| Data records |
►
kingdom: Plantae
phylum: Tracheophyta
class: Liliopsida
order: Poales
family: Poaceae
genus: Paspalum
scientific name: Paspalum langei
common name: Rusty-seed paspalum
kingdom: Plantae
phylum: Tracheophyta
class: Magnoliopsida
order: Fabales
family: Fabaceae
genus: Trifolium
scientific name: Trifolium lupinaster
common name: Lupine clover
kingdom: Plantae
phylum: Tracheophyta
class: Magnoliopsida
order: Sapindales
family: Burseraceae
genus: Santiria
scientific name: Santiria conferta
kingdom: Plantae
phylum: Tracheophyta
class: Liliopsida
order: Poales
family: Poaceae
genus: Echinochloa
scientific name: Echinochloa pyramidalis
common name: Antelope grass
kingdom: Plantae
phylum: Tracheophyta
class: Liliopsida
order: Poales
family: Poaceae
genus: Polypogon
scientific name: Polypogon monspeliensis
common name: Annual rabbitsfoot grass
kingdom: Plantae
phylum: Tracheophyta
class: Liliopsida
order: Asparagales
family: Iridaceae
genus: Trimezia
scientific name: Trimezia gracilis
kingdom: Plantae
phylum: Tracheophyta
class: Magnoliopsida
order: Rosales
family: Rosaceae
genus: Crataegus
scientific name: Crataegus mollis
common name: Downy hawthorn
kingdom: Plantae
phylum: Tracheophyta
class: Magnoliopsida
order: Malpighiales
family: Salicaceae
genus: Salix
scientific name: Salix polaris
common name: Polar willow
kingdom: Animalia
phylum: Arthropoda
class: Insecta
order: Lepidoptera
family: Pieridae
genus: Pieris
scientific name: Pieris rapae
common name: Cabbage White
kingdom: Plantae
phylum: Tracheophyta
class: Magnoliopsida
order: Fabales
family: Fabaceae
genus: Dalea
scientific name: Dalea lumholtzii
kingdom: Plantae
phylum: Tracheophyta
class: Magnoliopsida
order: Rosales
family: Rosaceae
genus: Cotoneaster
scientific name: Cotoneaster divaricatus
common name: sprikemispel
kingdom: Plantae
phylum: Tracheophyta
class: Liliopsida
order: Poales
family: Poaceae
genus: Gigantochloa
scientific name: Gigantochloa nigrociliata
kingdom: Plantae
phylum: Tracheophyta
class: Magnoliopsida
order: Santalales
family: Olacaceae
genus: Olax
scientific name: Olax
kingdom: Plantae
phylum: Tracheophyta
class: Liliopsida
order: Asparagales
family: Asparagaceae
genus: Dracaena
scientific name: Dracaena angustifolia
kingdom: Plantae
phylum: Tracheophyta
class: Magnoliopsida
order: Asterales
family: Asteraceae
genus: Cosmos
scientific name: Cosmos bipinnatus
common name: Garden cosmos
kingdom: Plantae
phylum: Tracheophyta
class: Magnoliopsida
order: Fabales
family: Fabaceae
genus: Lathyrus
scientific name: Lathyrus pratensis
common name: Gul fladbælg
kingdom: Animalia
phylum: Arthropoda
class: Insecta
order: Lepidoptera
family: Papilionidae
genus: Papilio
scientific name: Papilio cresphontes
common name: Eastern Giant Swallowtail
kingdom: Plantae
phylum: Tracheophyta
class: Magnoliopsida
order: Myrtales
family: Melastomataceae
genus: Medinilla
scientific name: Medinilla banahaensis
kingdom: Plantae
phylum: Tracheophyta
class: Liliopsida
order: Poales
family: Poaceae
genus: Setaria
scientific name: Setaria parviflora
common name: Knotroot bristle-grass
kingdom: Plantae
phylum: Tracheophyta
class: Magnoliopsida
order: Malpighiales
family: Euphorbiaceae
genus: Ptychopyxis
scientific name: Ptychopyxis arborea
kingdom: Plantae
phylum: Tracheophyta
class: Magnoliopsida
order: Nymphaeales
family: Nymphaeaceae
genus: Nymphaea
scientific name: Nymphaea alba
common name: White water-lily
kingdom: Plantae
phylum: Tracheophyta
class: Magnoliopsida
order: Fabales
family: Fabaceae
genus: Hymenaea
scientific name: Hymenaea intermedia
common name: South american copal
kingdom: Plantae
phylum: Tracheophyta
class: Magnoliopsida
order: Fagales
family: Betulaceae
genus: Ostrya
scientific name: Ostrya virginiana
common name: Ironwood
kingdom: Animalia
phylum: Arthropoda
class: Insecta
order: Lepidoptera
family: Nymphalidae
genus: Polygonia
◄
| What you should do |
Reproduce the listing above, changing every "common name" to "vernacular name" and leaving everything else untouched.

| Response |
kingdom: Plantae
phylum: Tracheophyta
class: Liliopsida
order: Poales
family: Poaceae
genus: Paspalum
scientific name: Paspalum langei
vernacular name: Rusty-seed paspalum
kingdom: Plantae
phylum: Tracheophyta
class: Magnoliopsida
order: Fabales
family: Fabaceae
genus: Trifolium
scientific name: Trifolium lupinaster
vernacular name: Lupine clover
kingdom: Plantae
phylum: Tracheophyta
class: Magnoliopsida
order: Sapindales
family: Burseraceae
genus: Santiria
scientific name: Santiria conferta
kingdom: Plantae
phylum: Tracheophyta
class: Liliopsida
order: Poales
family: Poaceae
genus: Echinochloa
scientific name: Echinochloa pyramidalis
vernacular name: Antelope grass
kingdom: Plantae
phylum: Tracheophyta
class: Liliopsida
order: Poales
family: Poaceae
genus: Polypogon
scientific name: Polypogon monspeliensis
vernacular name: Annual rabbitsfoot grass
kingdom: Plantae
phylum: Tracheophyta
class: Liliopsida
order: Asparagales
family: Iridaceae
genus: Trimezia
scientific name: Trimezia gracilis
kingdom: Plantae
phylum: Tracheophyta
class: Magnoliopsida
order: Rosales
family: Rosaceae
genus: Crataegus
scientific name: Crataegus mollis
vernacular name: Downy hawthorn
kingdom: Plantae
phylum: Tracheophyta
class: Magnoliopsida
order: Malpighiales
family: Salicaceae
genus: Salix
scientific name: Salix polaris
vernacular name: Polar willow
kingdom: Animalia
phylum: Arthropoda
class: Insecta
order: Lepidoptera
family: Pieridae
genus: Pieris
scientific name: Pieris rapae
vernacular name: Cabbage White
kingdom: Plantae
phylum: Tracheophyta
class: Magnoliopsida
order: Fabales
family: Fabaceae
genus: Dalea
scientific name: Dalea lumholtzii
kingdom: Plantae
phylum: Tracheophyta
class: Magnoliopsida
order: Rosales
family: Rosaceae
genus: Cotoneaster
scientific name: Cotoneaster divaricatus
vernacular name: sprikemispel
kingdom: Plantae
phylum: Tracheophyta
class: Liliopsida
order: Poales
family: Poaceae
genus: Gigantochloa
scientific name: Gigantochloa nigrociliata
kingdom: Plantae
phylum: Tracheophyta
class: Magnoliopsida
order: Santalales
family: Olacaceae
genus: Olax
scientific name: Olax
kingdom: Plantae
phylum: Tracheophyta
class: Liliopsida
order: Asparagales
family: Asparagaceae
genus: Dracaena
scientific name: Dracaena angustifolia
kingdom: Plantae
phylum: Tracheophyta
class: Magnoliopsida
order: Asterales
family: Asteraceae
genus: Cosmos
scientific name: Cosmos bipinnatus
vernacular name: Garden cosmos
kingdom: Plantae
phylum: Tracheophyta
class: Magnoliopsida
order: Fabales
family: Fabaceae
genus: Lathyrus
scientific name: Lathyrus pratensis
vernacular name: Gul fladbælg
kingdom: Animalia
phylum: Arthropoda
class: Insecta
order: Lepidoptera
family: Papilionidae
genus: Papilio
scientific name: Papilio cresphontes
vernacular name: Eastern Giant Swallowtail
kingdom: Plantae
phylum: Tracheophyta
class: Magnoliopsida
order: Myrtales
family: Melastomataceae
genus: Medinilla
scientific name: Medinilla banahaensis
kingdom: Plantae
phylum: Tracheophyta
class: Liliopsida
order: Poales
family: Poaceae
genus: Setaria
scientific name: Setaria parviflora
vernacular name: Knotroot bristle-grass
kingdom: Plantae
phylum: Tracheophyta
class: Magnoliopsida
order: Malpighiales
family: Euphorbiaceae
genus: Ptychopyxis
scientific name: Ptychopyxis arborea
kingdom: Plantae
phylum: Tracheophyta
class: Magnoliopsida
order: Nymphaeales
family: Nymphaeaceae
genus: Nymphaea
scientific name: Nymphaea alba
vernacular name: White water-lily
kingdom: Plantae
phylum: Tracheophyta
class: Magnoliopsida
order: Fabales
family: Fabaceae
genus: Hymenaea
scientific name: Hymenaea intermedia
vernacular name: South american copal
kingdom: Plantae
phylum: Tracheophyta
class: Magnoliopsida
order: Fagales
family: Betulaceae
genus: Ostrya
scientific name: Ostrya virginiana
vernacular name: Ironwood
kingdom: Animalia
phylum: Arthropoda
class: Insecta
order: Lepidoptera
family: Nymphalidae
genus: Polygonia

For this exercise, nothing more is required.